> **TEXT**
Question

Solid ammonium dichromate (relative molecular mass 252) decomposes as under:

${\left({\mathrm{NH}}_4\right)}_2{\mathrm{Cr}}_2{\mathrm{O}}_7\to {\mathrm{N}}_2+{\mathrm{Cr}}_2{\mathrm{O}}_3+4{\mathrm{H}}_2\mathrm{O}$

(I) If 63 g of ammonium dichromate decomposes, what will be the loss of the mass?

Answer 1

Step 1: Write the chemical equation

$$\begin{gathered} {\left({\mathrm{NH}}_4\right)}_2{\mathrm{Cr}}_2{\mathrm{O}}_7\left(\mathrm{s}\right)\to {\mathrm{N}}_2\left(\mathrm{g}\right)+{\mathrm{Cr}}_2{\mathrm{O}}_3\left(\mathrm{s}\right)+4{\mathrm{H}}_2\mathrm{O}\left(\mathrm{l}\right) \\ \mathrm{Ammonium}\mathrm{dichromate}\mathrm{Nitrogen}\mathrm{Chromium}\mathrm{oxide}\mathrm{Water} \end{gathered}$$

According to the above equation,

1 mol of ammonium dichromate would give 4 mols of H₂O.

Step 2: Find the molar mass

The molar mass of ammonium dichromate

$=2x(14+4)+2x52+7x16$

$=252\mathrm{g}/\mathrm{mol}$

The number of moles of ammonium dichromate heated = $\frac{63}{252}$$=0.25\mathrm{mol}$

Therefore, a number of moles of water evaporated =$4\mathrm{x}0.25\mathrm{mol}=1\mathrm{mol}$.

> **AVAILABLE DATA**
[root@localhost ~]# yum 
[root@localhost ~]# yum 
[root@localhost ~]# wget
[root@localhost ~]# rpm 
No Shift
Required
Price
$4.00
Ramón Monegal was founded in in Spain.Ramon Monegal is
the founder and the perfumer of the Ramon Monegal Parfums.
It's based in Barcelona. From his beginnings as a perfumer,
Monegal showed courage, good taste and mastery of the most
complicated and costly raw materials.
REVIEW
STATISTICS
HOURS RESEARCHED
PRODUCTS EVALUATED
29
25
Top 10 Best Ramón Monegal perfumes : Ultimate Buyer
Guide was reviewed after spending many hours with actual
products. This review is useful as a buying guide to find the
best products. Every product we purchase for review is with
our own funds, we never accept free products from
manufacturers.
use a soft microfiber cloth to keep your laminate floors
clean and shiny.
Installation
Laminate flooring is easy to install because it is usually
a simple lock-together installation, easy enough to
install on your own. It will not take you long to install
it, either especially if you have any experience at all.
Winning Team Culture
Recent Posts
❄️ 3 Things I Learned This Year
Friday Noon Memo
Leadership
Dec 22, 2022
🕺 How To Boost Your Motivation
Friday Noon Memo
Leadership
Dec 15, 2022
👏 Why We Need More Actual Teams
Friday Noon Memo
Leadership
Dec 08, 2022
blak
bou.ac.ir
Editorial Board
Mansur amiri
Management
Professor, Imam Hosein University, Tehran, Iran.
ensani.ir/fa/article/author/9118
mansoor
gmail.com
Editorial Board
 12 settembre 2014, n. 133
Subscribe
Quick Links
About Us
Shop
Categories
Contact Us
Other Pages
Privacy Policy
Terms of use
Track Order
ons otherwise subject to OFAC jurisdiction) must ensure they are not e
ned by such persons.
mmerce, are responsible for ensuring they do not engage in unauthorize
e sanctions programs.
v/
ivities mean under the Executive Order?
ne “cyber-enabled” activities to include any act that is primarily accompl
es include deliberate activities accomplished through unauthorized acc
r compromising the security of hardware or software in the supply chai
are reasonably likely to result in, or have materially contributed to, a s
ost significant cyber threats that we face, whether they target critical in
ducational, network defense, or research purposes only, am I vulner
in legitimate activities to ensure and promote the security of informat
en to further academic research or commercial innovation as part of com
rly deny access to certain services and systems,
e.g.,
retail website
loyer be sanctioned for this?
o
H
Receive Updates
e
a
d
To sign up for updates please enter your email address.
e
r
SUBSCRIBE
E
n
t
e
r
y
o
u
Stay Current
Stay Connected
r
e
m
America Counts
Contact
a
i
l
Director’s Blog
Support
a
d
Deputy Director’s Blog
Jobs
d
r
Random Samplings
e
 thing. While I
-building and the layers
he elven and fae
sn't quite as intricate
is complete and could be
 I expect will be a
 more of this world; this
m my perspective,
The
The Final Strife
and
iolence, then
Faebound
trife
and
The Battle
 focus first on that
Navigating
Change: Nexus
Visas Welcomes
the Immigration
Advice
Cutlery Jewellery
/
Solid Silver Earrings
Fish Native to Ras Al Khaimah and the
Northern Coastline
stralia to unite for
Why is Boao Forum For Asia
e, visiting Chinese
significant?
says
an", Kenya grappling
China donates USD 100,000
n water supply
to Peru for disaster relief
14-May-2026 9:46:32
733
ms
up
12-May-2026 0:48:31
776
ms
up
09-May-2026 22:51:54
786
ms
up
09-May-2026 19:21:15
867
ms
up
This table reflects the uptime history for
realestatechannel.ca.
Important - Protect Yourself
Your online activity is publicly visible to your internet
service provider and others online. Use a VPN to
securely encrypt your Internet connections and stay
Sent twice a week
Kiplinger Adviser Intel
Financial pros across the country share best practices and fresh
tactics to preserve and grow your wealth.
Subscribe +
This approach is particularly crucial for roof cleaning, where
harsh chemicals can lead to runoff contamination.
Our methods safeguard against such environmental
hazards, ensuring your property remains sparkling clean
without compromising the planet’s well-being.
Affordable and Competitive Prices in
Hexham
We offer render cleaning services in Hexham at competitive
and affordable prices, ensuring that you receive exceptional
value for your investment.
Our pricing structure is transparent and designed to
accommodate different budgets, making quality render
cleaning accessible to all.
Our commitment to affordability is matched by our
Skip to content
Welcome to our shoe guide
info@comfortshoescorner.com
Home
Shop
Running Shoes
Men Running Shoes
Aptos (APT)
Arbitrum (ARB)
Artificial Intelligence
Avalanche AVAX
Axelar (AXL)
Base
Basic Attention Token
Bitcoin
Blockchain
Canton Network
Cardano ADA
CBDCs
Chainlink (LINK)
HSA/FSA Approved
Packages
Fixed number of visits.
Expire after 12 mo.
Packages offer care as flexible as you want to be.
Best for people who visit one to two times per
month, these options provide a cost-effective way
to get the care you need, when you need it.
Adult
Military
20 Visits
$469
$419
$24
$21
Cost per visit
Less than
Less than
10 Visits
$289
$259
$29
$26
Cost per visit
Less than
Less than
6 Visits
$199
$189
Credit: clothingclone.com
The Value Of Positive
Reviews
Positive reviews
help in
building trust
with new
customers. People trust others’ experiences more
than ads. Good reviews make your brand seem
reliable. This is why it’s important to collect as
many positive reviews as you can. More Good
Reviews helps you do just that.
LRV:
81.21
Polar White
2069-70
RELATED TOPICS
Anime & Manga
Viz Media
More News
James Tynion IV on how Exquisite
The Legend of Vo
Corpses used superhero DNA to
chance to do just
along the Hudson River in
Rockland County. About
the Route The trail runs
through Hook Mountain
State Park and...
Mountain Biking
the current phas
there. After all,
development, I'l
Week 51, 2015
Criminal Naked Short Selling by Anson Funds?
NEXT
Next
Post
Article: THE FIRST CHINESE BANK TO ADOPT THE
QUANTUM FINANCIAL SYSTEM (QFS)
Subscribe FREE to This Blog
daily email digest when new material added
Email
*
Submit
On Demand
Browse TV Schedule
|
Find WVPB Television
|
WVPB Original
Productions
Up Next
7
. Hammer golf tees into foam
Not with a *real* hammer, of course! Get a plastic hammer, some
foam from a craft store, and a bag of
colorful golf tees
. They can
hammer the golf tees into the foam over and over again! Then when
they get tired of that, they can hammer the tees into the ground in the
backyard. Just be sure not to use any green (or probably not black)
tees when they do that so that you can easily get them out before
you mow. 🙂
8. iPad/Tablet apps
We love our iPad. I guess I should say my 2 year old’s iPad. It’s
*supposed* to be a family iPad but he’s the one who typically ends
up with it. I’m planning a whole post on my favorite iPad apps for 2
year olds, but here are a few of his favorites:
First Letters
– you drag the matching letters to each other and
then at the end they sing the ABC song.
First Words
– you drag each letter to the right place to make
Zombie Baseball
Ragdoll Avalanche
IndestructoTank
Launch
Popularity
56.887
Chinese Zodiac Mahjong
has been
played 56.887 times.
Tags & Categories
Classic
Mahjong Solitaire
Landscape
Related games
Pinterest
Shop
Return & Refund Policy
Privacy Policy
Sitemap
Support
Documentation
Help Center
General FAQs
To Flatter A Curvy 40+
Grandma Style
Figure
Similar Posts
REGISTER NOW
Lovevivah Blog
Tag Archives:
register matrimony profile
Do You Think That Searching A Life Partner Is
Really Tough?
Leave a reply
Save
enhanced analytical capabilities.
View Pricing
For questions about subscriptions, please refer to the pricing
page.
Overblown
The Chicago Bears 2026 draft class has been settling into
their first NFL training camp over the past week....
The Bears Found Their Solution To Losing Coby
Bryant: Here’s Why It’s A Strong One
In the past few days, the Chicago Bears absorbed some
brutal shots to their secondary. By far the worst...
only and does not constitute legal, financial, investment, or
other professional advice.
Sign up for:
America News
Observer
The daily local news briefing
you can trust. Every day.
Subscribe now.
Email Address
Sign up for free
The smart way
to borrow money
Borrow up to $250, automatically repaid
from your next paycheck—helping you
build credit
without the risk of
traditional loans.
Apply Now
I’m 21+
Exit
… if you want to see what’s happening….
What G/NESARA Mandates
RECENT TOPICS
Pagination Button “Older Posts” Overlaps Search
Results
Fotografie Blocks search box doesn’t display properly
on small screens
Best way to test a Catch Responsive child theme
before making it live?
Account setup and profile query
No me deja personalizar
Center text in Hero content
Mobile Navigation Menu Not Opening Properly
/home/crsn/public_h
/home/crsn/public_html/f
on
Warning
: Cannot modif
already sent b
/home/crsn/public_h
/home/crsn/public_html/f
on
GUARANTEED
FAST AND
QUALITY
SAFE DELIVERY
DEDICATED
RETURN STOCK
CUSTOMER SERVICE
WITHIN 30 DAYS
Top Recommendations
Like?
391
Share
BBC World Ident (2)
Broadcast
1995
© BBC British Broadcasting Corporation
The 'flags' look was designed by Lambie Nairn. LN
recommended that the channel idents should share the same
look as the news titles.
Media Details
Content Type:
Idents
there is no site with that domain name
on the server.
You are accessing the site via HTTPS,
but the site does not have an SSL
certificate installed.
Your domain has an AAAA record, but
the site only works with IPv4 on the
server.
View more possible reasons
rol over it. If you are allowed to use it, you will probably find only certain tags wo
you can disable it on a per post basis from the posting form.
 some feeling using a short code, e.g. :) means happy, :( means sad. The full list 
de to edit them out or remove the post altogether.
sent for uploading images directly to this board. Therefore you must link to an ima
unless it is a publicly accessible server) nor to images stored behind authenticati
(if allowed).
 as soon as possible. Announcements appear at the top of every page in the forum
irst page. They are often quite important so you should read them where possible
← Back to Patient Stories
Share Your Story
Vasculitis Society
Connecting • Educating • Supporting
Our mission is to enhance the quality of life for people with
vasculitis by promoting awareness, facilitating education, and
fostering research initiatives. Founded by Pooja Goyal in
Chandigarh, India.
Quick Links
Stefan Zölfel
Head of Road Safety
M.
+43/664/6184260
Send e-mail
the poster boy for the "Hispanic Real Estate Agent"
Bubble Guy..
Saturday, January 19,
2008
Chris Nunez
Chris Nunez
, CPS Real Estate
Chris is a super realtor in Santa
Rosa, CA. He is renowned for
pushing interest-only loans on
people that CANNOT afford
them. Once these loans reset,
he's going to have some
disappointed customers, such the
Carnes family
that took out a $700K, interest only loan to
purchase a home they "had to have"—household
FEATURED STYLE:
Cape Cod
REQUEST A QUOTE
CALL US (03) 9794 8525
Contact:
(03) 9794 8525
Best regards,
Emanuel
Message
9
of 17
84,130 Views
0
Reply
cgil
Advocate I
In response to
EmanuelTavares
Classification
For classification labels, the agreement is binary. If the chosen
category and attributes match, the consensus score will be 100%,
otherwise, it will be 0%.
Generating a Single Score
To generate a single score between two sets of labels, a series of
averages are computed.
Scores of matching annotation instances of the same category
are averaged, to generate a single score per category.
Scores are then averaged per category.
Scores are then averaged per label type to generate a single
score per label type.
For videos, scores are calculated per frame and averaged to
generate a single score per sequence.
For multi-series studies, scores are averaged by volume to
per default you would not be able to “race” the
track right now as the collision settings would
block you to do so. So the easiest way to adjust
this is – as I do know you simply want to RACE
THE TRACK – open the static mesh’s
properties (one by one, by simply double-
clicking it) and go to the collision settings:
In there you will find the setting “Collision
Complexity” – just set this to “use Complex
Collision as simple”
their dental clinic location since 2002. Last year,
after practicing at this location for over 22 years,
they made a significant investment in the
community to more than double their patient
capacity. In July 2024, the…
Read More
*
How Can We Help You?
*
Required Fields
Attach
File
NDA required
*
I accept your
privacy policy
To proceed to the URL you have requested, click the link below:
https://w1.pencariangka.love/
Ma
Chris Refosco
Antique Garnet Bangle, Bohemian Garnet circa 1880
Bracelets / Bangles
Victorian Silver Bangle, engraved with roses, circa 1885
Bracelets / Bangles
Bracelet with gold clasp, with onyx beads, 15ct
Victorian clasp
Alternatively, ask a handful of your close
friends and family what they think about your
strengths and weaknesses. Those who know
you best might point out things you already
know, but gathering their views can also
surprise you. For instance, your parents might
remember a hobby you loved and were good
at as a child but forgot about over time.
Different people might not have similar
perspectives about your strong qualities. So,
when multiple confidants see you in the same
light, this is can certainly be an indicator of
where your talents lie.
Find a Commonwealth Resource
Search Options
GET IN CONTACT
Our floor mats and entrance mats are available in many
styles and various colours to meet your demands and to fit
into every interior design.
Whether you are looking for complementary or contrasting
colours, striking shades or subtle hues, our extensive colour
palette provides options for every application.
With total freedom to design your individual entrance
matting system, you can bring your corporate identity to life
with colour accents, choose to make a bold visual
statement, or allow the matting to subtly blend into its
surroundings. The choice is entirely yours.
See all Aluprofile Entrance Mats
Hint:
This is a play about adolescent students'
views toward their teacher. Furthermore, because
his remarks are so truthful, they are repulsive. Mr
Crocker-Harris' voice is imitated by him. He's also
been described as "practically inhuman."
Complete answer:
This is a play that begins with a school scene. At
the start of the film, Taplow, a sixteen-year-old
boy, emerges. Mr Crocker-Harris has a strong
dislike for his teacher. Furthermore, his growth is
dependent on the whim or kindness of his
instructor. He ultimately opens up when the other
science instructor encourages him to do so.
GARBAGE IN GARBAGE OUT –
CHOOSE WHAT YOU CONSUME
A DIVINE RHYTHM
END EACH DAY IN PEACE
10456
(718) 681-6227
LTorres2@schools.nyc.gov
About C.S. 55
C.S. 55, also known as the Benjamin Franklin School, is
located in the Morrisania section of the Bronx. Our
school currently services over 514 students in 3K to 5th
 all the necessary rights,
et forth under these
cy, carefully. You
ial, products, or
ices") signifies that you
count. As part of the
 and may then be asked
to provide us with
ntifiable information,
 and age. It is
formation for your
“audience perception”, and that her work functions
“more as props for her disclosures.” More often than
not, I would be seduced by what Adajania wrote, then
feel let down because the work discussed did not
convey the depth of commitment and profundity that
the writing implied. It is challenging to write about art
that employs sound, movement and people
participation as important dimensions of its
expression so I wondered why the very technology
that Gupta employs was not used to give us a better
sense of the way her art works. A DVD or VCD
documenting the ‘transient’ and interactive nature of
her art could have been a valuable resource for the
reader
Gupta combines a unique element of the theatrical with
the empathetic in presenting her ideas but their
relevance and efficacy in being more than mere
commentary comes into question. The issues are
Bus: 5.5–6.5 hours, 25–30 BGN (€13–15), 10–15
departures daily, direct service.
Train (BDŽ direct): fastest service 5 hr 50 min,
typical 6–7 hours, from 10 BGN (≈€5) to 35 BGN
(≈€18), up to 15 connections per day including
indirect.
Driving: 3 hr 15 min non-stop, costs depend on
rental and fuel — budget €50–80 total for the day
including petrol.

> **REQUIRED WORK**
Continue the worked solution on the decomposition of ammonium dichromate, starting after its last sentence.

> **ANSWER TO THIS EXERCISE**
The mass of water evaporated $=1\mathrm{mol}\mathrm{x}18\mathrm{g}\mathrm{per}\mathrm{mol}=18\mathrm{g}.$

Therefore, 18 grams of water is evaporated.

Step 3: Find the loss of mass

Also, produced ${\mathrm{N}}_2$ also is released into the atmosphere.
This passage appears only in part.